Son gelişmelerde, aklıselim insanlarımız kahreden, ABD Başkanı' nın sözlerinden ziyade, Ali Babacan' nın, Başbakan Erdoğan'la üç saat görüşmesinin ardından Dışişleri Bakanlığı' nın, üstelik saat 03'de (gece yarısı), Ermenistan'la görüşmelerde, "mutabakat" sağlandığını açıklaması, yapması idi. Bu açıklamanın Barack Obama' nın elinin güçlenmesi için yapılması ise Dışişleri Bakanlığımızın literatüründe, kara bir leke olarak kalacaktır.
Ermenistan, kapıları açacak yolun haritasının belli olduğunu ve önkoşulsuz olarak da anlaşıldığı belirtiyor. Oysa bu harita tuzaklarla dolu! Bu açıklamalardan sonra, Başbakan Erdoğan'ın, "Şartlarımız kabul edilmeden, Azerbaycan sorunu, çözülmeden, sınır açılamaz" sözü, Türk kamuoyunda ve Azerbaycan da inandırıcı olur mu?

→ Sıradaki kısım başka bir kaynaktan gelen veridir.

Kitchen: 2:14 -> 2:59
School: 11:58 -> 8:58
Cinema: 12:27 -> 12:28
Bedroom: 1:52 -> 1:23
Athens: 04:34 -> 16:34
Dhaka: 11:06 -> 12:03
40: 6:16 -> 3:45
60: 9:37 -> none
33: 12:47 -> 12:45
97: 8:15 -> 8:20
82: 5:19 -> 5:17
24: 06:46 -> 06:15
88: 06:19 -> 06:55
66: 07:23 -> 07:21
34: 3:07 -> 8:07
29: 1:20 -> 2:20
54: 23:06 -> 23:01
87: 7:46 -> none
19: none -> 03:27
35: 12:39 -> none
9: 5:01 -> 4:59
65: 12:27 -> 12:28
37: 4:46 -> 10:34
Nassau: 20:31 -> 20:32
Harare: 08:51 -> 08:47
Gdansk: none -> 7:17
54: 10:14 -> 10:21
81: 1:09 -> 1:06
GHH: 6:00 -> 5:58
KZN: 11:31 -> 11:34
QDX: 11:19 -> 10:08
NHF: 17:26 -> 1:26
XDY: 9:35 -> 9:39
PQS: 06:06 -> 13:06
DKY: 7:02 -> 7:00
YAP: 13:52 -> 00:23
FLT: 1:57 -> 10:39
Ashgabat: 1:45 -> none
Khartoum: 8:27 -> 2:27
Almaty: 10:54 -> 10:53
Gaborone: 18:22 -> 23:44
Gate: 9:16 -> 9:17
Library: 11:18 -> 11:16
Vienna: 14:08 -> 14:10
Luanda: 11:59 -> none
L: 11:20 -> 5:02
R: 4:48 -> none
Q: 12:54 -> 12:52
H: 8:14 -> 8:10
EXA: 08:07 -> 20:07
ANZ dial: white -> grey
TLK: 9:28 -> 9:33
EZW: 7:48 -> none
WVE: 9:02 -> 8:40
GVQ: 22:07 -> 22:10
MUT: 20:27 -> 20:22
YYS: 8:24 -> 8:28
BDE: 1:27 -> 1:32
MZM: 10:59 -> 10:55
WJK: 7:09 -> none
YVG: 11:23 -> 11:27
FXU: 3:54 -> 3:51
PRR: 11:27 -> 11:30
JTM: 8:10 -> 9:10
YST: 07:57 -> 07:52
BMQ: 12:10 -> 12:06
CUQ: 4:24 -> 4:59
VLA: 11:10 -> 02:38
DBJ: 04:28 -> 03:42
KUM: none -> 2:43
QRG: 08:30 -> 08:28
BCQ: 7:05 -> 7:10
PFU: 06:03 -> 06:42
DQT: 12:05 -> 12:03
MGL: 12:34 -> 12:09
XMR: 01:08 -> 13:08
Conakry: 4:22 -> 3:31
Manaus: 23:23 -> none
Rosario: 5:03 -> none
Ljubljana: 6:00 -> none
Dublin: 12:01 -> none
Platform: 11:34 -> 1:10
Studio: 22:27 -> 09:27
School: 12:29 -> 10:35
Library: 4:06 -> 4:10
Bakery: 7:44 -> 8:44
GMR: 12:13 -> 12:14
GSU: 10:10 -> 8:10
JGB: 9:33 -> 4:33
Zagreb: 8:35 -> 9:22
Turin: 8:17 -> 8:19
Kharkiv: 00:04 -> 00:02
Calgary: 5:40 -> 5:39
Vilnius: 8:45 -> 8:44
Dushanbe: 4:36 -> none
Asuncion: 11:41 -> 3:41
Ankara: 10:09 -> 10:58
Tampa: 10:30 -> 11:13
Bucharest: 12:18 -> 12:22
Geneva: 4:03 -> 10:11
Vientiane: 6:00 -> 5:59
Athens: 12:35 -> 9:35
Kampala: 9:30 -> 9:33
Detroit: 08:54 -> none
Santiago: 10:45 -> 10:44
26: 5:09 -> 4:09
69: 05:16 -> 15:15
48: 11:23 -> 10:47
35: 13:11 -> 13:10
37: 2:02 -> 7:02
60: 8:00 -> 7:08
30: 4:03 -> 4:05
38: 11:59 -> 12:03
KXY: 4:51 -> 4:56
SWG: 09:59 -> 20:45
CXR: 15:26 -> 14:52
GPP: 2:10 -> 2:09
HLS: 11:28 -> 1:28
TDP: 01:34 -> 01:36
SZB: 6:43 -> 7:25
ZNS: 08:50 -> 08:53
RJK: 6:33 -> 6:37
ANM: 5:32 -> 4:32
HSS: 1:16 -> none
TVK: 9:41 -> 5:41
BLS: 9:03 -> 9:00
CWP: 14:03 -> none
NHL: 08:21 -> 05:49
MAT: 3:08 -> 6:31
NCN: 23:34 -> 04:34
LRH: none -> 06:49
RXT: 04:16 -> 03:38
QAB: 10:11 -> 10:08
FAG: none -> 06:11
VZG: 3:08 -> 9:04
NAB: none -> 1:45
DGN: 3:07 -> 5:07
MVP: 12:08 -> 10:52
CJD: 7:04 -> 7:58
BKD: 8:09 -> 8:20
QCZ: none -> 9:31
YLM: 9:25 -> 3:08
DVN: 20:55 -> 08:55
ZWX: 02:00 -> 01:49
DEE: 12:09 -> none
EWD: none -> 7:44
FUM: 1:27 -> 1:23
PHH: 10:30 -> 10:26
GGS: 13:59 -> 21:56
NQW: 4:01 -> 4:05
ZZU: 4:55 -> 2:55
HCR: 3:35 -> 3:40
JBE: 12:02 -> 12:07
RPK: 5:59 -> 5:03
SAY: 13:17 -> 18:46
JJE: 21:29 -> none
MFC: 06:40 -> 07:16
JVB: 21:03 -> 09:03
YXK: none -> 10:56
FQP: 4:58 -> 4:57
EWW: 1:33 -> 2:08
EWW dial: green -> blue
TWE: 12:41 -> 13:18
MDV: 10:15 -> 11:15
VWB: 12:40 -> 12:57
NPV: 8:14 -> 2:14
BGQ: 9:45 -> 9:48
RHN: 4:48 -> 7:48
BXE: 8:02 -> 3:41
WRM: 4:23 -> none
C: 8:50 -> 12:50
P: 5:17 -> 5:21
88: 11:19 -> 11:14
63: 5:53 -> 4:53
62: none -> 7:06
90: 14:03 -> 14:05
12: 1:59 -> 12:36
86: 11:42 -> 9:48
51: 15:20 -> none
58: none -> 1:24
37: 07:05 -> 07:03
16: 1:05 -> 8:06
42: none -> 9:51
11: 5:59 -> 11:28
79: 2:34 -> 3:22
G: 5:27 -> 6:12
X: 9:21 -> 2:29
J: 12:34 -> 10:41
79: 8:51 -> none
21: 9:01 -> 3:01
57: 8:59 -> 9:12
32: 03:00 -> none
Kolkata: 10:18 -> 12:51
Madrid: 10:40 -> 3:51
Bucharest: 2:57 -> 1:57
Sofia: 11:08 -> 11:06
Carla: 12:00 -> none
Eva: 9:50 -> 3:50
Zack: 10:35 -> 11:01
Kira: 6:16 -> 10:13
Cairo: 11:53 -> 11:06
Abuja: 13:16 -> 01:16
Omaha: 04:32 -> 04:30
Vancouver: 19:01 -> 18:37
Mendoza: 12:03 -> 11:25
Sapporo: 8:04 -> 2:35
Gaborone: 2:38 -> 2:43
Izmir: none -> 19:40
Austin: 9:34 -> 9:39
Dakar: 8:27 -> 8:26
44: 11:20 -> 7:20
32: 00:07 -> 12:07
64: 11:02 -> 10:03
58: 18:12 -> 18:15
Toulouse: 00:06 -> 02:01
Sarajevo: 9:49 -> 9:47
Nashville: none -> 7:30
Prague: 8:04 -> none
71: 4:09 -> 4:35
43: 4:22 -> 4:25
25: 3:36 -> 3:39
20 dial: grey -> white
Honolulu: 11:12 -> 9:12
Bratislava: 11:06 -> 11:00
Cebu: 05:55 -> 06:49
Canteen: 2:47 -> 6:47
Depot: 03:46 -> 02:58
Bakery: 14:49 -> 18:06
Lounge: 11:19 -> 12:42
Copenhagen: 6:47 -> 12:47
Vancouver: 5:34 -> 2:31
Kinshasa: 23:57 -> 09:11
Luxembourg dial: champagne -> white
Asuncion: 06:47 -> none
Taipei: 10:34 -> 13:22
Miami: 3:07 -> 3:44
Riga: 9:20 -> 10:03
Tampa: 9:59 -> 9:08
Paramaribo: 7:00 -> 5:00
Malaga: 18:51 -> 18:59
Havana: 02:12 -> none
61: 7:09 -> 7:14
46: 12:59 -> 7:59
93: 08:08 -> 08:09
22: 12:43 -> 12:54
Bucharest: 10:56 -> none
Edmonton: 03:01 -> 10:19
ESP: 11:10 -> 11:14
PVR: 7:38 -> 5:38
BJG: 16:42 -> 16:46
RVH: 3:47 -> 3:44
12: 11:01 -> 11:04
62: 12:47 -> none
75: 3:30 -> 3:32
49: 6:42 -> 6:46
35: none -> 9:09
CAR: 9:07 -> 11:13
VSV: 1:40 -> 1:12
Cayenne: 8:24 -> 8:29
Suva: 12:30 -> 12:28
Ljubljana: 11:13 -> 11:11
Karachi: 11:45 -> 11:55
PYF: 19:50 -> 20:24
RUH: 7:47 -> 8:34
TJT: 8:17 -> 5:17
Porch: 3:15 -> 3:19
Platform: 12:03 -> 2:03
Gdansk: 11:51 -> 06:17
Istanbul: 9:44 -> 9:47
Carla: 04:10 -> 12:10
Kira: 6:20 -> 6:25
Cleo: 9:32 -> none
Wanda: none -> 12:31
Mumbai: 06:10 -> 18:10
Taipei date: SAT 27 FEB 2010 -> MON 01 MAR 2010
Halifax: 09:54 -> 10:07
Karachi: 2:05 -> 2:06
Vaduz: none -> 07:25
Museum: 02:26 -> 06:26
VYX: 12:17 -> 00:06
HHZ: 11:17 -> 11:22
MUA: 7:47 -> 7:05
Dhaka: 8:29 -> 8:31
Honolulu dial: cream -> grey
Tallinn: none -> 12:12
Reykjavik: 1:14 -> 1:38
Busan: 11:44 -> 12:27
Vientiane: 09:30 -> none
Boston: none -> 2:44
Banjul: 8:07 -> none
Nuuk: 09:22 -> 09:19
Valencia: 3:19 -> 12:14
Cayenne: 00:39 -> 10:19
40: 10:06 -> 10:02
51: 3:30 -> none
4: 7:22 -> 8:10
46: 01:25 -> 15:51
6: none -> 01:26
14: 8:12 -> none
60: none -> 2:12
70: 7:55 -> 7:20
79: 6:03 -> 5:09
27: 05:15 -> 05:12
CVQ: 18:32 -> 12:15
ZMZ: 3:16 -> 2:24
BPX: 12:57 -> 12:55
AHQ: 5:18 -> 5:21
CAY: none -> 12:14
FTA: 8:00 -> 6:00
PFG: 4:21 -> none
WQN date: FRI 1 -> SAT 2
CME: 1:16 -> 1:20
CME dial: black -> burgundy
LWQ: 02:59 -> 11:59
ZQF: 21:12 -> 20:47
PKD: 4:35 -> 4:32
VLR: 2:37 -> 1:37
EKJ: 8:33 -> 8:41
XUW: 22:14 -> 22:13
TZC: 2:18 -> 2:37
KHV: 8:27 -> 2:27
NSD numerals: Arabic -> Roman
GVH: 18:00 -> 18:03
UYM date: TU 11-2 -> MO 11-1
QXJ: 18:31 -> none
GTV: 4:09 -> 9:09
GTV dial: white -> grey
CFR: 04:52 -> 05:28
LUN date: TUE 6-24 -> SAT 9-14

Öte yandan Azerbaycan'ın, en büyük gazetesi Musavat, Türkiye'nin, günler boyu Azerbaycan'ı, hiçbir anlaşma olmadığı şeklinde oyaladığını, ancak bir gece yarısı anlaşmayı açıkladığını yazdı ve zehir-zemberek gelişmeleri darbe ve ihanet olarak değerlendirdi. Ve " Yegâne dayanağımız olan Türkiye, AKP hükümetinin şimdiki siyaseti sayesinde, bu büyük savaş meydanında bizi tek başımıza bırakıyor. Bu sürecin geri dönüşü, yalnız ve yalnız bizim "bir devlet, bir millet" olarak itirazlarımız, direnişimiz sayesinde mümkün olabilir" yorumunu yaptı.
Dışişleri Bakanlığı' nın, açıklaması karşılıksız kalmadı. Daha önce Türkiye'deki Medeniyetler İttifakı zirvesine katılmayan Azerbaycan lideri İlham Aliyev, bu kez de Bulgaristan'ın başkenti Sofya'da, düzenlenen ve Türkiye'yi Cumhurbaşkanı Abdullah Gül'ün temsil ettiği, "Avrupa için, Doğalgaz Güvenlik ve Ortaklık" toplantısına da gitmeyerek son gelişmelere tepkisini gösterdi. Türkiye'ye, verdiği doğalgaza' da zam yaptı
Ermenilerin tazminat ve toprak istekleri ortada iken, Türkiye- Ermenistan ilişkilerinin, normalleşmesini beklemek hayaldir. Hal böyle olunca da, Karabağ ve Ermenilerle ilgili diğer sorunlar çözülmeden, Ermenistan sınırının açılmasının, Türkiye açısından hiçbir bir yararı yoktur. Bilakis Türkiye'nin, önüne çok ciddi faturalar gelecektir.
1915 olaylarında, Türk insanı da çok büyük acılar çekti. Ancak olayları başlatan ve sorumlu olan Ermeniler olmasına rağmen, bu acılar dikkate alınmıyor. Emperyalistler, ne düşünürse düşünsün, Türkiye, 1915'te yaşanan olayların gerçek niteliğinin ortaya çıkması için her türlü katkıya, işbirliğine hazırdır. Tarihi gerçeklerle yüzleşmekten kaçan Ermenileri, haklı gösterme gayretleri de beyhudedir. Çünkü yaşananlara, "TARİH" ve "arşivler"" şahittir.